Presumably, Amazon’s goal would be to utilize the same tactics it has used against retailers—specifically, under-cutting on price and providing the convenience of at-home delivery—against pharmacies like Walgreens (WBA) and CVS (CVS).
Indeed, brick-and-mortar retailers of all kinds are facing a threat like never before. Walgreens and CVS operate thousands of physical stores around the U.S., meaning they would be a great risk should Amazon be successful in its efforts to enter the health-care industry.
And yet, both Walgreens and CVS continue to grow. Through the first three quarters of fiscal 2017, total revenue is up 2%, while earnings per share are up 10%. CVS’s revenue is up 4% so far this year. Both companies have outlooks for growth going forward, even with the Amazon threat.
Walgreens and CVS have a lot to offer investors, particularly those who like dividends. CVS has increased its dividend for 14 years in a row, while Walgreens has raised its dividend for over 40 years.
Walgreens and CVS have current dividend yields of 2% and 2.5%, respectively. This means they offer solid income today, with the potential for higher income down the road, as well as dividend increases each year.
In my view, they are likely to remain strong dividend growth stocks simply because Amazon lacks the infrastructure to push them out of the pharmacy industry.
Brick-and-mortar retail is under pressure from a broad perspective, but pharmacy retail is a different entity. It is likely physical pharmacy retail stores will always be in demand, as consumers still see value in asking pharmacists for help and advice.
Walgreens and CVS each have around 10,000 stores, along with hundreds of distribution centers in the U.S. This provides them with a wider economic “moat,” or competitive advantage, than most other retailers currently enjoy.

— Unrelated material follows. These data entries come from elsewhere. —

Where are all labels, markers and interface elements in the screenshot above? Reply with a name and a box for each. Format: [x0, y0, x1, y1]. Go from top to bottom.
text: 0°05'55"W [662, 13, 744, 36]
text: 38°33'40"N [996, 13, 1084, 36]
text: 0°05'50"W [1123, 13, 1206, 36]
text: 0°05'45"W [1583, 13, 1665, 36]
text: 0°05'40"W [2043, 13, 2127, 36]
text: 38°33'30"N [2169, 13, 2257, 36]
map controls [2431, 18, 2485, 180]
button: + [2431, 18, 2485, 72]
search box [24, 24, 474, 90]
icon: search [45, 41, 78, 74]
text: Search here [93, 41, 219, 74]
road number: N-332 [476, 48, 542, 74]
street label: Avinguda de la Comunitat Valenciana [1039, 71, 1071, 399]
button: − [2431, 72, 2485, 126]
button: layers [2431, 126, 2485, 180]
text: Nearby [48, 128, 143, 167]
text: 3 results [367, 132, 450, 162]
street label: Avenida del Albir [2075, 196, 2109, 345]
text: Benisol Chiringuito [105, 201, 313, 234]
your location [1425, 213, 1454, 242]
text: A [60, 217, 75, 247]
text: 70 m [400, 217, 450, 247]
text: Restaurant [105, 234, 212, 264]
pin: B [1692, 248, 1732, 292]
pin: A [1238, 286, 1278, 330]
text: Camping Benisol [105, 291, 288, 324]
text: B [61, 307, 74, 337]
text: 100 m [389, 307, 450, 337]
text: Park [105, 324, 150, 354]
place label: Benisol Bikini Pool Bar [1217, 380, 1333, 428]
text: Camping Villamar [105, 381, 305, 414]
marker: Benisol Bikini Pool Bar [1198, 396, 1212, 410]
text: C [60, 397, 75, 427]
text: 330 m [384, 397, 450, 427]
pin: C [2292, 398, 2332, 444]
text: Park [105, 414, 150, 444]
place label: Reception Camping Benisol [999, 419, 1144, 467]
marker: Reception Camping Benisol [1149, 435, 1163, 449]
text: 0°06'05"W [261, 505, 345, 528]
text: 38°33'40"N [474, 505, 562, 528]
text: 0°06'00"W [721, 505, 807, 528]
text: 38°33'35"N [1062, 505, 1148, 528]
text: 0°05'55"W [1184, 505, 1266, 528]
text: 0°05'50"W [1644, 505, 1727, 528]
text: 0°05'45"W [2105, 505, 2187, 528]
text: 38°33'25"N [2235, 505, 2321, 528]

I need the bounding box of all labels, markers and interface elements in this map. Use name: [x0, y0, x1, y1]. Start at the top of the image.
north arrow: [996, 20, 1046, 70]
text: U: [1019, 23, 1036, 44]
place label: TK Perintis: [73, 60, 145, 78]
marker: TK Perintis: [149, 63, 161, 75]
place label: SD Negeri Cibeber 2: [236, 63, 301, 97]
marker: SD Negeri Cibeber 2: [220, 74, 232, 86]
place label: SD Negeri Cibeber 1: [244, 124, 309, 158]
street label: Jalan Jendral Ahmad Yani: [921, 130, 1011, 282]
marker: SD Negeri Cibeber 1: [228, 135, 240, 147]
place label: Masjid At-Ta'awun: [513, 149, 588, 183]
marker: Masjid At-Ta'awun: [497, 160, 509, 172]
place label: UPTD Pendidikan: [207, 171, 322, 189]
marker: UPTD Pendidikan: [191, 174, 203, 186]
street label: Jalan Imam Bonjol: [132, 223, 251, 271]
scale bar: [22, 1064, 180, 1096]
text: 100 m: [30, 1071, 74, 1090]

Walgreens and CVS dominate the industry, thanks to tremendous distribution and scale.
And, Walgreens and CVS have prepared for the shift to the digital age. CVS already offers online ordering and delivery, so it will not be caught off-guard by Amazon. Both Walgreens and CVS have strong balance sheets, which allow them to invest in growth initiatives such as acquisitions.
Amazon terrifies brick-and-mortar retailers, and for good reason. But when it comes to pharmacy benefits management, Amazon might be biting off more than it can chew. Walgreens and CVS are still strong buys for dividend growth investors.